§ **Directive**:
The expected output is each line in the data below that includes the string "Major".

[Collected data]
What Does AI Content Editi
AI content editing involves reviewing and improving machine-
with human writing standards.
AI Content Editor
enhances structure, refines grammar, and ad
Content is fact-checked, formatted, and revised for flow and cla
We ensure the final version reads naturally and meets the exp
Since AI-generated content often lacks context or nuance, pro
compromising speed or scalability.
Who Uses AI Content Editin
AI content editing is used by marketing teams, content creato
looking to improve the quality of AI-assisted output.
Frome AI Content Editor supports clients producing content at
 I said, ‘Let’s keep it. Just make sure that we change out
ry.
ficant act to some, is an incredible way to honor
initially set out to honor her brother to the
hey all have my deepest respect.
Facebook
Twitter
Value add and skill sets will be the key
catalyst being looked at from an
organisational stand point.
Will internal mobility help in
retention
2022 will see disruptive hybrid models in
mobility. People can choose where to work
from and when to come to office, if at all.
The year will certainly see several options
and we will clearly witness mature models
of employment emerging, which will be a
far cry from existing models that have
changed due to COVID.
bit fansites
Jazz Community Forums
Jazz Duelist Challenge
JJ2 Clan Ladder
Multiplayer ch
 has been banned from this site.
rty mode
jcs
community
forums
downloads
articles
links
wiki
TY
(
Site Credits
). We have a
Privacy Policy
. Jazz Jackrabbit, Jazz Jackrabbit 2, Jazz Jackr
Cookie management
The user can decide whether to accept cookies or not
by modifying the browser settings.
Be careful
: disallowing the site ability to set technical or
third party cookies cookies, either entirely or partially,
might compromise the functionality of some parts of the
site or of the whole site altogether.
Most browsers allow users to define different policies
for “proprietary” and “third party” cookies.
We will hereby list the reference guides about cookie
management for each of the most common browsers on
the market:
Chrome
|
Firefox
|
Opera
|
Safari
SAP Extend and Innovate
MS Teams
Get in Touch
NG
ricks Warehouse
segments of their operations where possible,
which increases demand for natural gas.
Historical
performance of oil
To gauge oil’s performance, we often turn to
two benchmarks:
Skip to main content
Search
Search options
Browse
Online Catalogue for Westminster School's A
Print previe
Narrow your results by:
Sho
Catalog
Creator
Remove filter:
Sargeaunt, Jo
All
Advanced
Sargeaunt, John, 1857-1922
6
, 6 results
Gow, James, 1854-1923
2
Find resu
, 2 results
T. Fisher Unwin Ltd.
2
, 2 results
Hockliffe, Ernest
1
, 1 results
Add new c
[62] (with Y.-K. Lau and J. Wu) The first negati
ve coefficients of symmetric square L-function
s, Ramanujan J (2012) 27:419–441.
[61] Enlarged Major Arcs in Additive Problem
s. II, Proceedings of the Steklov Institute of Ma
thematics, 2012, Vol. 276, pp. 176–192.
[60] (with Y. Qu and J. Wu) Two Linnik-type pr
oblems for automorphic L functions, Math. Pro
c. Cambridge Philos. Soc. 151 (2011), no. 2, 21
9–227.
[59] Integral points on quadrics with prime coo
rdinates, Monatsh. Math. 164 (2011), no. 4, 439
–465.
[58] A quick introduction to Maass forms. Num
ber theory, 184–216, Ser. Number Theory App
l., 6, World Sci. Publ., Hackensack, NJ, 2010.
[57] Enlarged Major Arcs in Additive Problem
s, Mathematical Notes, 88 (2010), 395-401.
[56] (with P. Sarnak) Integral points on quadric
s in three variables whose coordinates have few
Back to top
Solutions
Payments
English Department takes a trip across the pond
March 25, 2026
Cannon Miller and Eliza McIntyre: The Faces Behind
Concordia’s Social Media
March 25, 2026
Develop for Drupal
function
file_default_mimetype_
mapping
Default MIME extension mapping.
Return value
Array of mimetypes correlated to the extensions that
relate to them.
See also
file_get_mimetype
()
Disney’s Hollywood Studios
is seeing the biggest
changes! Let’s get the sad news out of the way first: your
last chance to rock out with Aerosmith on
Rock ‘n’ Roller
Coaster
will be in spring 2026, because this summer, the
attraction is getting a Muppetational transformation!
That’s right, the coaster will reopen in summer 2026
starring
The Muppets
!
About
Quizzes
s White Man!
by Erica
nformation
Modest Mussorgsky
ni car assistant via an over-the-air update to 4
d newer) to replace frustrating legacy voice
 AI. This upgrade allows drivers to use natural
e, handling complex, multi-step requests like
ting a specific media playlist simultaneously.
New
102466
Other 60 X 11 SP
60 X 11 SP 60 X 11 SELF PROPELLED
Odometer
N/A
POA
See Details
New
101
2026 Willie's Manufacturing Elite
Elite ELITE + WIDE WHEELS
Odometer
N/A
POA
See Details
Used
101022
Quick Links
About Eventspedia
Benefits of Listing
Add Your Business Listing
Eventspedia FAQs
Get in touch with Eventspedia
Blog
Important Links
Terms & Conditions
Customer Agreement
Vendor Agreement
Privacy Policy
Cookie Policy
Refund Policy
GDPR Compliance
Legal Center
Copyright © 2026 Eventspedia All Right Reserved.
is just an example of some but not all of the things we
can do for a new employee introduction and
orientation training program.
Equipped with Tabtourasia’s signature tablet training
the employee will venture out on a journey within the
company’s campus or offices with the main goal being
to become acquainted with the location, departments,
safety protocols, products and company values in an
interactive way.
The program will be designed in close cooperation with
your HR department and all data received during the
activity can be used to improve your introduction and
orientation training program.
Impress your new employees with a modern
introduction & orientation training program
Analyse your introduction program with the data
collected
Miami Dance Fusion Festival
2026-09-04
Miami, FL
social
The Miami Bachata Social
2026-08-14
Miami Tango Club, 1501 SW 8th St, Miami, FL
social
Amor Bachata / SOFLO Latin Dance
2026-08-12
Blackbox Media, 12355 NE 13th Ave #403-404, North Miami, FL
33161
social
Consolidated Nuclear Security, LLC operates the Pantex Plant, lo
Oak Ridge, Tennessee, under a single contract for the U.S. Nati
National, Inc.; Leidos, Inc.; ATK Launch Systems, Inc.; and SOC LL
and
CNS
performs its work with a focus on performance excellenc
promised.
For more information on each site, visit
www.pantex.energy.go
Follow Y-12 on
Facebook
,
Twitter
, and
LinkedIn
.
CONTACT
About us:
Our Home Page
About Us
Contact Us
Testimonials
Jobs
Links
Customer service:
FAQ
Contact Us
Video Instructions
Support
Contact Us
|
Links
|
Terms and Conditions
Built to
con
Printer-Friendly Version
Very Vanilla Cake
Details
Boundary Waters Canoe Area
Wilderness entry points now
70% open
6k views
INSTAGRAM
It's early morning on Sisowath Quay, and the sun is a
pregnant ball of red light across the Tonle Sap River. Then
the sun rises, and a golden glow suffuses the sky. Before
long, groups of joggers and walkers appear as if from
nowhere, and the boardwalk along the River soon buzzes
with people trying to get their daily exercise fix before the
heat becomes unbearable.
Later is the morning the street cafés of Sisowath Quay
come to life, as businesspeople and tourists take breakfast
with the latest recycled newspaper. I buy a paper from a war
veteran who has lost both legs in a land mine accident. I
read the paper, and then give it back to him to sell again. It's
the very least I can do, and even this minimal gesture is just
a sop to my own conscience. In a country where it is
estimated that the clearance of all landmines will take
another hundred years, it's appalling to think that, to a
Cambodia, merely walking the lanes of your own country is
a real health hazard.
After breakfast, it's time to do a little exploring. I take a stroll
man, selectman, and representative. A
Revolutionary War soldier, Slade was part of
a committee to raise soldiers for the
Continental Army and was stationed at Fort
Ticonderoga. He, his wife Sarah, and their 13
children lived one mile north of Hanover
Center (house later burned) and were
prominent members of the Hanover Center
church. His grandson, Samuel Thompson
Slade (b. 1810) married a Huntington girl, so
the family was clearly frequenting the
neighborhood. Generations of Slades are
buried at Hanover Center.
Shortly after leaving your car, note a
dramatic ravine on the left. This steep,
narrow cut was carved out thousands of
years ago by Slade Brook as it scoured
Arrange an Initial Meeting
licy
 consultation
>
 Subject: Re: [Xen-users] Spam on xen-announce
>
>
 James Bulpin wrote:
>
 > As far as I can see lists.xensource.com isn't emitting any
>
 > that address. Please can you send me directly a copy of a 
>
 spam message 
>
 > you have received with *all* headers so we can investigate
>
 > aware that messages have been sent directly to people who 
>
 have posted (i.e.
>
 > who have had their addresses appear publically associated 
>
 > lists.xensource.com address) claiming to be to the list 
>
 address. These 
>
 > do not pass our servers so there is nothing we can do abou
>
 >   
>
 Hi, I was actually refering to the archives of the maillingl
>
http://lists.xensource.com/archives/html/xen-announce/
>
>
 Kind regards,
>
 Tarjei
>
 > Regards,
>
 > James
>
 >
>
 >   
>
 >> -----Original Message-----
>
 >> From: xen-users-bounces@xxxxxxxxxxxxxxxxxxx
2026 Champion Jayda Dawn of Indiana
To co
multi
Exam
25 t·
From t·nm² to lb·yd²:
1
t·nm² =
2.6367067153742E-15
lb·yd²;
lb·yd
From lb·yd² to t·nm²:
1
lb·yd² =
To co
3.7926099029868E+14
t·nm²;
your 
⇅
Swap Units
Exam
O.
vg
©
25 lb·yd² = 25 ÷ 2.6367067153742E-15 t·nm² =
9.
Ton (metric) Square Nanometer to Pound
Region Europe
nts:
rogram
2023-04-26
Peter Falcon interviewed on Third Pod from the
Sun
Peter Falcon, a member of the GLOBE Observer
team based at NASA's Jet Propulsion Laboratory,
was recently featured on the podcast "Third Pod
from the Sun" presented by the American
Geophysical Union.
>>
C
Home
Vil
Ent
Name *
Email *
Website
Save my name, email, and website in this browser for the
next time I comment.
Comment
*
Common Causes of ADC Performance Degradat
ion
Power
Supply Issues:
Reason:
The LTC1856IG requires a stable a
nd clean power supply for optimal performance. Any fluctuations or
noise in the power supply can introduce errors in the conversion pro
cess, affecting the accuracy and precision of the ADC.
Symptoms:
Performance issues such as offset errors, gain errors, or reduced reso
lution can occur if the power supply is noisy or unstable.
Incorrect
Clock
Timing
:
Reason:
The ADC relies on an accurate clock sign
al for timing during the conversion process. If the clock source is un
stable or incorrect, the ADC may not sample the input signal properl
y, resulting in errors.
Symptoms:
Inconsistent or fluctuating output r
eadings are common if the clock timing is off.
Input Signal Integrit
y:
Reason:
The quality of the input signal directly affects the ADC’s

§ **Result of this task**:
[61] Enlarged Major Arcs in Additive Problem
[57] Enlarged Major Arcs in Additive Problem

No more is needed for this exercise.